Der wirtschaftliche und der soziale Liberalismus stehen seit zweihundert Jahren in Spannung zueinander, und gewiss ist diese Spannung im vergangenen Jahrzehnt nicht kleiner geworden. Aber ihre gemeinsame Wurzel in einem Menschenbild der Freiheit und Selbstverwirklichung haben sie nicht verloren. Wer für Frauenemanzipation eintritt oder für die Gleichberechtigung Homosexueller, kann der wirtschaftlichen Aktivität keine Fesseln anlegen.

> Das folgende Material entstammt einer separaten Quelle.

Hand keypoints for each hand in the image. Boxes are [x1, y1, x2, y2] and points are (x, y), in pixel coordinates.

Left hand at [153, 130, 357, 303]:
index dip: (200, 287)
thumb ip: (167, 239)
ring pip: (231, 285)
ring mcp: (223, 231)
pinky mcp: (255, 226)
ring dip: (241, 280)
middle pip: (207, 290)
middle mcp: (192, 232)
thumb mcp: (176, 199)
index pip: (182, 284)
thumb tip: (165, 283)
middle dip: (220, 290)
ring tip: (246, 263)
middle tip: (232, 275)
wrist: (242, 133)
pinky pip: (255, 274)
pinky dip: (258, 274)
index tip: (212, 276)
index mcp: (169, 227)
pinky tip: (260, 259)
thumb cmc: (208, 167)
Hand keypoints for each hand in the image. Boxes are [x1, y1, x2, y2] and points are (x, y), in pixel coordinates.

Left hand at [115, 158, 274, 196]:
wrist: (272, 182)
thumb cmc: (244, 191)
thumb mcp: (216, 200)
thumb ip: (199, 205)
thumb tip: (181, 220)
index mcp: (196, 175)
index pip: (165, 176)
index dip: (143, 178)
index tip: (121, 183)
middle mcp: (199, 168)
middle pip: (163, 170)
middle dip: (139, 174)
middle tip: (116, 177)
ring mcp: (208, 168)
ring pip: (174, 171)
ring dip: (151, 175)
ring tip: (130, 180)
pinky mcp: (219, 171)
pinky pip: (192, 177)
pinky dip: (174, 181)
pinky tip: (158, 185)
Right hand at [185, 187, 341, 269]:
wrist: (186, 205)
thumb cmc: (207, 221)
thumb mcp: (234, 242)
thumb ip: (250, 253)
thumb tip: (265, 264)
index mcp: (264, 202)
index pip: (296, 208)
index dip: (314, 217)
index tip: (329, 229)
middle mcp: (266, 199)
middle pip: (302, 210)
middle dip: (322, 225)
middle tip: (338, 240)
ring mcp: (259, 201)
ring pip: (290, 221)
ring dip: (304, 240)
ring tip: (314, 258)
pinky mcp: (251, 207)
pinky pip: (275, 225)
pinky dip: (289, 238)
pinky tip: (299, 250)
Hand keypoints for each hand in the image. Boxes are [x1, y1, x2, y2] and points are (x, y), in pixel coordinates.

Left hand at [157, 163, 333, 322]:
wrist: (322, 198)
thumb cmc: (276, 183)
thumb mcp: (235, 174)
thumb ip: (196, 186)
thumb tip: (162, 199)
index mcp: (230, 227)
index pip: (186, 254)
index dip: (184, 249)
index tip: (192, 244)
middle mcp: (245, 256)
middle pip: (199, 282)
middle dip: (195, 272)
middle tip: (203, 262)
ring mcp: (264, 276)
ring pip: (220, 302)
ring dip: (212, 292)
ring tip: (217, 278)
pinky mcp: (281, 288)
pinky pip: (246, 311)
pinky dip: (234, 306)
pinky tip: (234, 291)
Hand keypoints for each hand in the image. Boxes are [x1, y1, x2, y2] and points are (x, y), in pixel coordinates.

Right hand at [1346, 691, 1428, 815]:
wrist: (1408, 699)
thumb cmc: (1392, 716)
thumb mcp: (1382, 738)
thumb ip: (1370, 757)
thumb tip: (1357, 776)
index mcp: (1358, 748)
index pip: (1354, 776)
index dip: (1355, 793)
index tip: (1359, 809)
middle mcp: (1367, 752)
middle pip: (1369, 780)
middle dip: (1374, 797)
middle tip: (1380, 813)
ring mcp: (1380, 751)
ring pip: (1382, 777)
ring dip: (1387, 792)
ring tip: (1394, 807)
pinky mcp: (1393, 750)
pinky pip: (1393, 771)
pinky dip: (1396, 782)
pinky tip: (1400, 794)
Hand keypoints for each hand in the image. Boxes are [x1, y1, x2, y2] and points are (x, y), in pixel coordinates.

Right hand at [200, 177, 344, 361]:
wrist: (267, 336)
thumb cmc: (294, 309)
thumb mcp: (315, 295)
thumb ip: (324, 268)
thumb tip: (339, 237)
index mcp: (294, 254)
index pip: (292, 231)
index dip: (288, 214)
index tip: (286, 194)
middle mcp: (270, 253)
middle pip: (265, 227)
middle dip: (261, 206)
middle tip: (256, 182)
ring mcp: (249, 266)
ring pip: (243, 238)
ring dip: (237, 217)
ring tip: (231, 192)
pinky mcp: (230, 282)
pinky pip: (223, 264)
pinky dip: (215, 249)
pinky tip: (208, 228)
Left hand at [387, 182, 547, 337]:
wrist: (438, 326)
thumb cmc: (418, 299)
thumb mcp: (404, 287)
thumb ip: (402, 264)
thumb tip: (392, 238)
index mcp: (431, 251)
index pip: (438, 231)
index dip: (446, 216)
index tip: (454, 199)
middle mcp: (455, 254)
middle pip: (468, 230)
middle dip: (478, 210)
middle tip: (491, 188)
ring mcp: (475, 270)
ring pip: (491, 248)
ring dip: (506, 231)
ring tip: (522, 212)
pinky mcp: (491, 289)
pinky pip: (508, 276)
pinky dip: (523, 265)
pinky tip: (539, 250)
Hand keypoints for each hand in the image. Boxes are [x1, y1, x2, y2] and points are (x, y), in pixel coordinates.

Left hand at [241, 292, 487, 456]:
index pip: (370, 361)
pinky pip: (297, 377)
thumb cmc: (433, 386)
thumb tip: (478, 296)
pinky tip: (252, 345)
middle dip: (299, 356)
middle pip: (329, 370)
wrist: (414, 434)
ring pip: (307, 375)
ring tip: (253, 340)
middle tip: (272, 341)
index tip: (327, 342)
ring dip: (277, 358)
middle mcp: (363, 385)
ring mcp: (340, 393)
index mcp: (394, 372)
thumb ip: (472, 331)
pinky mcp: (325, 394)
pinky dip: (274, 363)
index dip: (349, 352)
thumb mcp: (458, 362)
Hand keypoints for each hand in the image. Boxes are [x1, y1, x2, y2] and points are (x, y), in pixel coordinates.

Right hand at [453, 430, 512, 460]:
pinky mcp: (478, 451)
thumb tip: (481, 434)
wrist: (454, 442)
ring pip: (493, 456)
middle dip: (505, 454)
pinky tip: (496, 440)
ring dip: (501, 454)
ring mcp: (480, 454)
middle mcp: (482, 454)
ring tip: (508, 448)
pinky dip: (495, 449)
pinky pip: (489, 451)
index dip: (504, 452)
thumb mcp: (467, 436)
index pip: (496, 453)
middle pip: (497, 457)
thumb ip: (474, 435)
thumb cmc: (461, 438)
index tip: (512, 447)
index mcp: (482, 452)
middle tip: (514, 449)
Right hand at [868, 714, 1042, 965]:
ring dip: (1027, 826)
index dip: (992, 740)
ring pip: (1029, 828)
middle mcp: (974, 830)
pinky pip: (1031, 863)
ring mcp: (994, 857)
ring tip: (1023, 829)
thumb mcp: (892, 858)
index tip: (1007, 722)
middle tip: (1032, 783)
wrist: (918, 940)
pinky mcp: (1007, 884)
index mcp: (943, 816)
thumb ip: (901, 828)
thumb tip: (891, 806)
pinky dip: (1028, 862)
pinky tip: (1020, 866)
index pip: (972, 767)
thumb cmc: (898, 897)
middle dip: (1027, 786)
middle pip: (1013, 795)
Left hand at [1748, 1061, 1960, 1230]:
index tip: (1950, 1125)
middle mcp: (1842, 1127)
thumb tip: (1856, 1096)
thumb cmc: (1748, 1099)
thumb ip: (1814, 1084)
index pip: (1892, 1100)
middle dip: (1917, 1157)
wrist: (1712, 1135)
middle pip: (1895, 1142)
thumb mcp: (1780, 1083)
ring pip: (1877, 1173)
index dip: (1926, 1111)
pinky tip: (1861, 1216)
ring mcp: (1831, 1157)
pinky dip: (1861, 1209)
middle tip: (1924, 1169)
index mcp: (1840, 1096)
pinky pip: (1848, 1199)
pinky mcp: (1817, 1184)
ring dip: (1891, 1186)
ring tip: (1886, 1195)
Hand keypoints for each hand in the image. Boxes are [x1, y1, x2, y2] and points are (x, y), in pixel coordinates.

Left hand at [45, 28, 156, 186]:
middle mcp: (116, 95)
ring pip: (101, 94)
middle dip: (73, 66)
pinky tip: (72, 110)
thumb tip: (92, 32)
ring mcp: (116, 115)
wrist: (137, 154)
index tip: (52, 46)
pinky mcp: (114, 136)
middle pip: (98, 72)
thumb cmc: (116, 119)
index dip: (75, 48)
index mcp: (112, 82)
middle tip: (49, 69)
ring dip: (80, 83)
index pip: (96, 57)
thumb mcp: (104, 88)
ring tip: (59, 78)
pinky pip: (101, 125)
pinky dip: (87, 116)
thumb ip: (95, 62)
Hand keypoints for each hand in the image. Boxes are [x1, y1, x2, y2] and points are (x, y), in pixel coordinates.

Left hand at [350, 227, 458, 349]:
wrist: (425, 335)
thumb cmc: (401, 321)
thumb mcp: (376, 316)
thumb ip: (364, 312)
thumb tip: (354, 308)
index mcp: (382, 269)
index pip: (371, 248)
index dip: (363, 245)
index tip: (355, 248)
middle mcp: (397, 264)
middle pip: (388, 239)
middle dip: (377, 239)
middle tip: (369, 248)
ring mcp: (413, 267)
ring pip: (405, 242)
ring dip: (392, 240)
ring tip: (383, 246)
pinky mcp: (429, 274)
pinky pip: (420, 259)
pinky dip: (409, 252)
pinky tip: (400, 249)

Zweitens aber handelt es sich, wie immer man grundsätzlich zum Liberalismus stehen mag, auch politikpraktisch und strategisch um eine wichtige Frage für die Zukunft der SPD. Wollen die Partei und ihr Milieu sich, im Lichte eines möglichen Verschwindens der FDP, damit abfinden, dass immer nur die Grünen als Erben eines zeitgemäßen Liberalismus apostrophiert werden? Die „Neue Mitte“, von der Ende der neunziger Jahre so viel die Rede war, steht nicht mehr hoch im Kurs. Aber mit dieser ist die Sozialdemokratie nach langen Durststrecken sowohl in Großbritannien mit Tony Blair als auch in der Bundesrepublik mit Gerhard Schröder wieder zum Wahlsieger geworden. Ohne ein liberales Angebot an beiden „Polen“, dem gesellschaftspolitischen und dem wirtschaftlichen, wird die SPD es schwer haben, die strategisch wichtige Klientel der Mittelschichten, der Fachkräfte, der Akademiker wieder für sich zu gewinnen und Meinungsführerschaft zu erreichen. Das gilt in der Perspektive auf Rot-Rot-Grün nicht weniger, im Gegenteil: Gerade in einer solchen Regierung müssten Sozialdemokraten ihr liberales Profil schärfen: einerseits zur Unterscheidbarkeit von der Linkspartei, andererseits um dieses Feld nicht vollends den Grünen zu überlassen.
„Progressiv“ sein zu wollen genügt nicht. Woran soll sich der Fortschritt messen? Gewiss an mehr Gerechtigkeit, Solidarität, Inklusion, Nachhaltigkeit, an möglichst gutem und gelingendem Leben für möglichst viele. Aber eben auch an liberalen Werten und Zielen.